§ WHAT THE TASK ASKS:
Count up the lines of the data below that contain the string "many", then give only the total.

(Dataset entries)
-.-.-

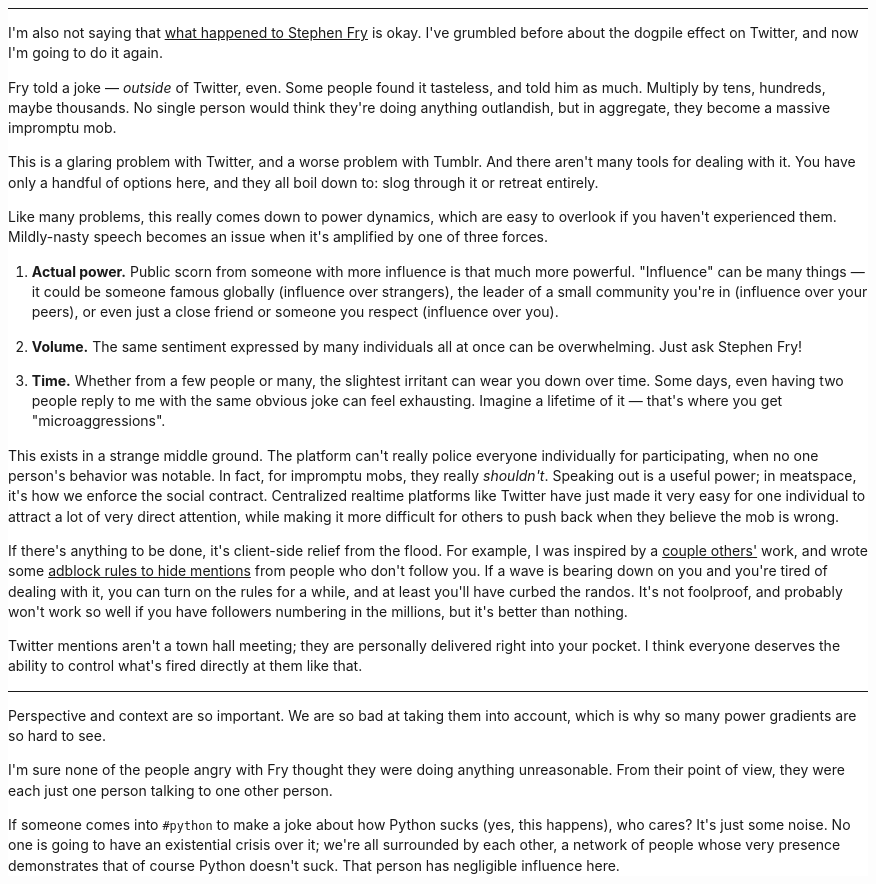 ----

I'm also not saying that [what happened to Stephen Fry](http://www.theguardian.com/film/2016/feb/15/stephen-fry-deletes-twitter-account-after-baftas-bag-lady-offence) is okay.  I've grumbled before about the dogpile effect on Twitter, and now I'm going to do it again.

Fry told a joke — _outside_ of Twitter, even.  Some people found it tasteless, and told him as much.  Multiply by tens, hundreds, maybe thousands.  No single person would think they're doing anything outlandish, but in aggregate, they become a massive impromptu mob.

This is a glaring problem with Twitter, and a worse problem with Tumblr.  And there aren't many tools for dealing with it.  You have only a handful of options here, and they all boil down to: slog through it or retreat entirely.

Like many problems, this really comes down to power dynamics, which are easy to overlook if you haven't experienced them.  Mildly-nasty speech becomes an issue when it's amplified by one of three forces.

1. **Actual power.**  Public scorn from someone with more influence is that much more powerful.  "Influence" can be many things — it could be someone famous globally (influence over strangers), the leader of a small community you're in (influence over your peers), or even just a close friend or someone you respect (influence over you).

2. **Volume.**  The same sentiment expressed by many individuals all at once can be overwhelming.  Just ask Stephen Fry!

3. **Time.**  Whether from a few people or many, the slightest irritant can wear you down over time.  Some days, even having two people reply to me with the same obvious joke can feel exhausting.  Imagine a lifetime of it — that's where you get "microaggressions".

This exists in a strange middle ground.  The platform can't really police everyone individually for participating, when no one person's behavior was notable.  In fact, for impromptu mobs, they really _shouldn't_.  Speaking out is a useful power; in meatspace, it's how we enforce the social contract.  Centralized realtime platforms like Twitter have just made it very easy for one individual to attract a lot of very direct attention, while making it more difficult for others to push back when they believe the mob is wrong.

If there's anything to be done, it's client-side relief from the flood.  For example, I was inspired by a [couple others'](https://twitter.com/eevee/status/694600729227440128) work, and wrote some [adblock rules to hide mentions](https://gist.github.com/eevee/55426e5856f5825317b1) from people who don't follow you.  If a wave is bearing down on you and you're tired of dealing with it, you can turn on the rules for a while, and at least you'll have curbed the randos.  It's not foolproof, and probably won't work so well if you have followers numbering in the millions, but it's better than nothing.

Twitter mentions aren't a town hall meeting; they are personally delivered right into your pocket.  I think everyone deserves the ability to control what's fired directly at them like that.

----

Perspective and context are so important.  We are so bad at taking them into account, which is why so many power gradients are so hard to see.

I'm sure none of the people angry with Fry thought they were doing anything unreasonable.  From their point of view, they were each just one person talking to one other person.

If someone comes into `#python` to make a joke about how Python sucks (yes, this happens), who cares?  It's just some noise.  No one is going to have an existential crisis over it; we're all surrounded by each other, a network of people whose very presence demonstrates that of course Python doesn't suck.  That person has negligible influence here.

-.-.-

§ SOLUTION TO THIS PROBLEM:
6